You’ve probably seen galleries with user-generated content in various online stores that sell clothing, shoes, home products, etc. They are very helpful in selling a product because they allow a potential buyer to see how a particular product sits on a real person rather than on a model and allows the buyer to make a more conscious decision. You probably would like to extract user-generated content but don’t know how to do it with a limited budget.
Technical implementation of such a mechanism is following: the service aggregator collects user-generated images on the Internet, for example, in Instagram, determines the brand and model of the item or items shown in the photo, and delivers it in a particular feed.

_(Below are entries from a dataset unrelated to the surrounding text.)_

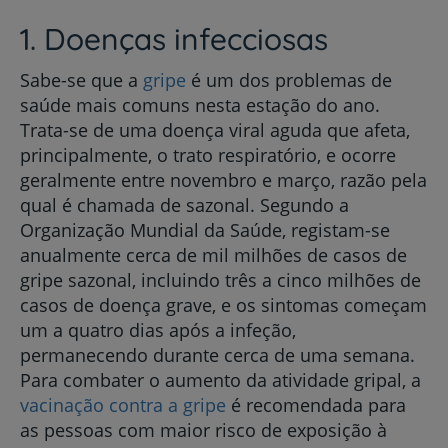
1. Doenças infecciosas
Sabe-se que a
gripe
é um dos problemas de
saúde mais comuns nesta estação do ano.
Trata-se de uma doença viral aguda que afeta,
principalmente, o trato respiratório, e ocorre
geralmente entre novembro e março, razão pela
qual é chamada de sazonal. Segundo a
Organização Mundial da Saúde, registam-se
anualmente cerca de mil milhões de casos de
gripe sazonal, incluindo três a cinco milhões de
casos de doença grave, e os sintomas começam
um a quatro dias após a infeção,
permanecendo durante cerca de uma semana.
Para combater o aumento da atividade gripal, a
vacinação contra a gripe
é recomendada para
as pessoas com maior risco de exposição à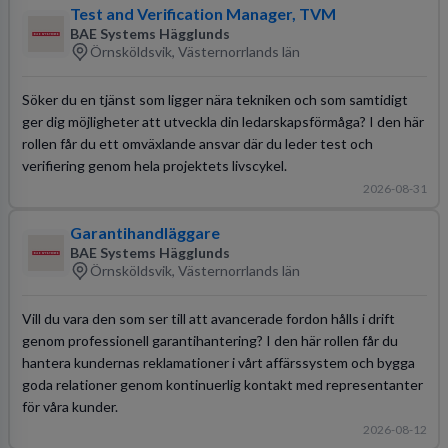
Test and Verification Manager, TVM
BAE Systems Hägglunds
Örnsköldsvik, Västernorrlands län
Söker du en tjänst som ligger nära tekniken och som samtidigt
ger dig möjligheter att utveckla din ledarskapsförmåga? I den här
rollen får du ett omväxlande ansvar där du leder test och
verifiering genom hela projektets livscykel.
2026-08-31
Garantihandläggare
BAE Systems Hägglunds
Örnsköldsvik, Västernorrlands län
Vill du vara den som ser till att avancerade fordon hålls i drift
genom professionell garantihantering? I den här rollen får du
hantera kundernas reklamationer i vårt affärssystem och bygga
goda relationer genom kontinuerlig kontakt med representanter
för våra kunder.
2026-08-12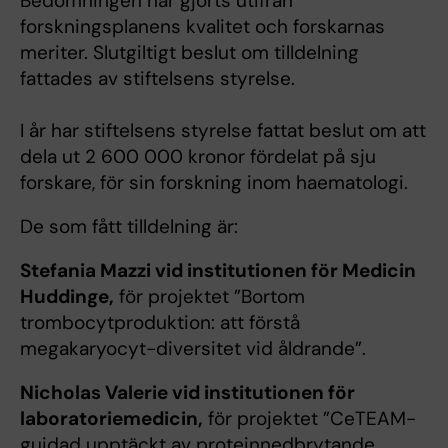
Bedömningen har gjorts utifrån
forskningsplanens kvalitet och forskarnas
meriter. Slutgiltigt beslut om tilldelning
fattades av stiftelsens styrelse.
I år har stiftelsens styrelse fattat beslut om att
dela ut 2 600 000 kronor fördelat på sju
forskare, för sin forskning inom haematologi.
De som fått tilldelning är:
Stefania Mazzi vid institutionen för Medicin
Huddinge,
för projektet ”Bortom
trombocytproduktion: att förstå
megakaryocyt-diversitet vid åldrande”.
Nicholas Valerie vid institutionen för
laboratoriemedicin,
för projektet ”CeTEAM-
guidad upptäckt av proteinnedbrytande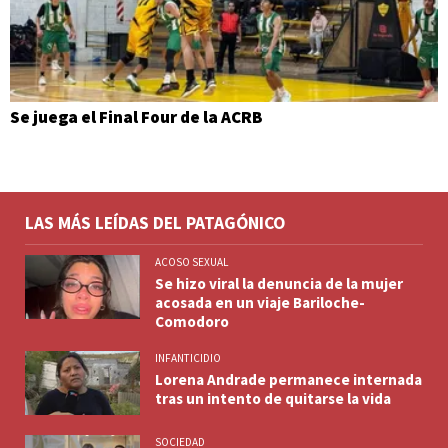
Se juega el Final Four de la ACRB
LAS MÁS LEÍDAS DEL PATAGÓNICO
ACOSO SEXUAL
Se hizo viral la denuncia de la mujer
acosada en un viaje Bariloche-
Comodoro
INFANTICIDIO
Lorena Andrade permanece internada
tras un intento de quitarse la vida
SOCIEDAD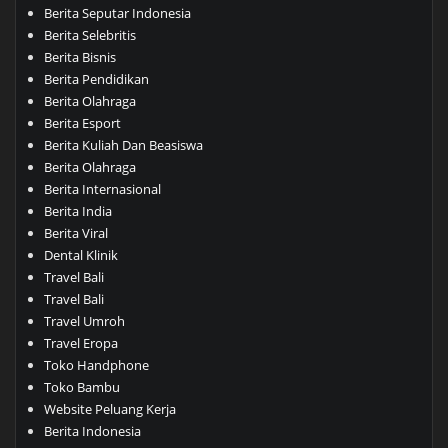
Berita Seputar Indonesia
Berita Selebritis
Berita Bisnis
Berita Pendidikan
Berita Olahraga
Berita Esport
Berita Kuliah Dan Beasiswa
Berita Olahraga
Berita Internasional
Berita India
Berita Viral
Dental Klinik
Travel Bali
Travel Bali
Travel Umroh
Travel Eropa
Toko Handphone
Toko Bambu
Website Peluang Kerja
Berita Indonesia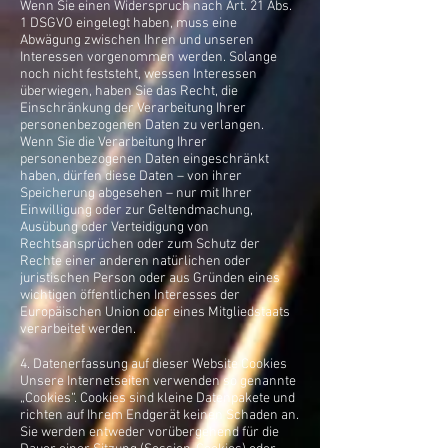
Wenn Sie einen Widerspruch nach Art. 21 Abs.
1 DSGVO eingelegt haben, muss eine
Abwägung zwischen Ihren und unseren
Interessen vorgenommen werden. Solange
noch nicht feststeht, wessen Interessen
überwiegen, haben Sie das Recht, die
Einschränkung der Verarbeitung Ihrer
personenbezogenen Daten zu verlangen.
Wenn Sie die Verarbeitung Ihrer
personenbezogenen Daten eingeschränkt
haben, dürfen diese Daten – von ihrer
Speicherung abgesehen – nur mit Ihrer
Einwilligung oder zur Geltendmachung,
Ausübung oder Verteidigung von
Rechtsansprüchen oder zum Schutz der
Rechte einer anderen natürlichen oder
juristischen Person oder aus Gründen eines
wichtigen öffentlichen Interesses der
Europäischen Union oder eines Mitgliedstaats
verarbeitet werden.
4. Datenerfassung auf dieser Website Cookies
Unsere Internetseiten verwenden so genannte
„Cookies“. Cookies sind kleine Datenpakete und
richten auf Ihrem Endgerät keinen Schaden an.
Sie werden entweder vorübergehend für die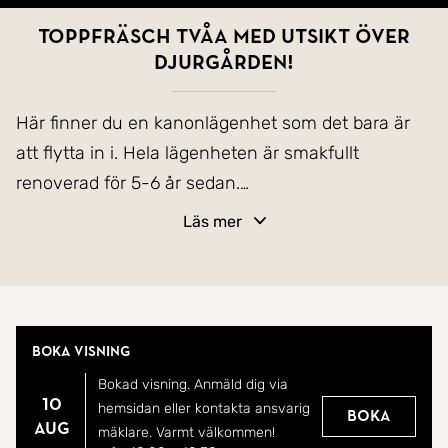
Toppfräsch tvåa med utsikt över
Djurgården!
Här finner du en kanonlägenhet som det bara är
att flytta in i. Hela lägenheten är smakfullt
renoverad för 5-6 år sedan.
Välkommen till Intagsgatan 18A och en lägenhet
Läs mer
du inte behöver göra något i alls. En stilren och
modern genomgångslägenhet med enhetligt
ekparkettgolv och målade väggar. Snyggt
fullutrustat kök med vita skåpsluckor, några av
Boka visning
dessa är vitrinskåp med belysning i, vitt kakel
Bokad visning. Anmäld dig via
ovanför bänkskiva med bra arbetsytor. Här finns
10
hemsidan eller kontakta ansvarig
Boka
plats för mindre matbord. Rymligt vardagsrum med
aug
mäklare. Varmt välkommen!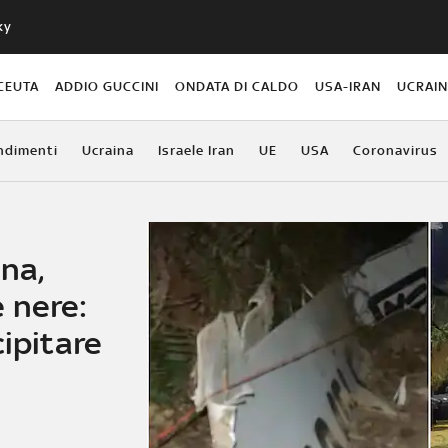
ky
CEUTA
ADDIO GUCCINI
ONDATA DI CALDO
USA-IRAN
UCRAI
ndimenti
Ucraina
Israele Iran
UE
USA
Coronavirus
na,
 nere:
cipitare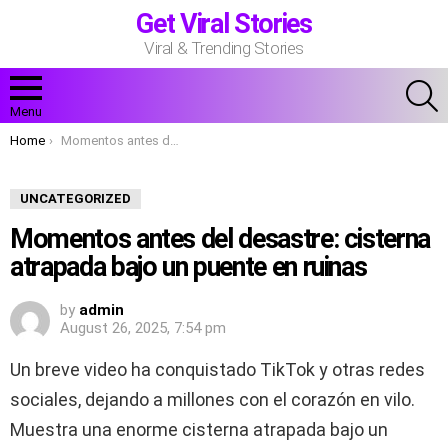
Get Viral Stories
Viral & Trending Stories
S
Menu
You are here:
Home
Momentos antes del desastre: cisterna atrapada bajo un puente en ruinas
UNCATEGORIZED
Momentos antes del desastre: cisterna
atrapada bajo un puente en ruinas
by
admin
August 26, 2025, 7:54 pm
Un breve video ha conquistado TikTok y otras redes
sociales, dejando a millones con el corazón en vilo.
Muestra una enorme cisterna atrapada bajo un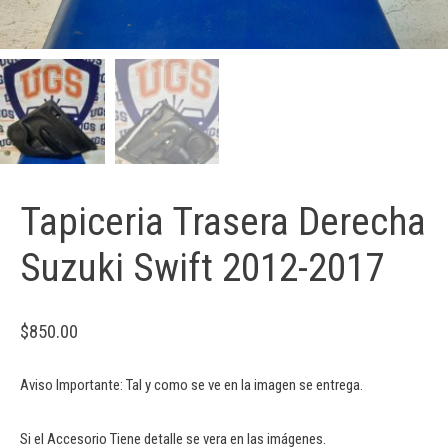
Tapiceria Trasera Derecha
Suzuki Swift 2012-2017
$
850.00
Aviso Importante: Tal y como se ve en la imagen se entrega.
Si el Accesorio Tiene detalle se vera en las imágenes.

It may be costly to connect to such service for a small venue, so mainly large mono and multi-brand online stores can afford it.
The second option is to create such an aggregation service yourself, but this is a very time-consuming, long-term and expensive process, much more expensive than connecting to a similar service-aggregator for a single online store.
However, there is a budget option. Many brands and well-known online stores are already customers of such aggregators and have their feeds with user-generated photos and information about corresponding products. Therefore, if you sell products of similar brands, you can get information from these feeds, process the received data and use them in your online store to sell products of this brand.
You can say that coding scrapers for every site and brand if there are hundreds of them, is quite tedious and takes much time. However, you do not need to scrape the websites. You only need a feed with user content. Moreover, such feeds are provided by a limited set of aggregators. Therefore technically, you need to have only one scraper, with standard logic and use different URLs or parameters to pick up feeds for different stores and brands.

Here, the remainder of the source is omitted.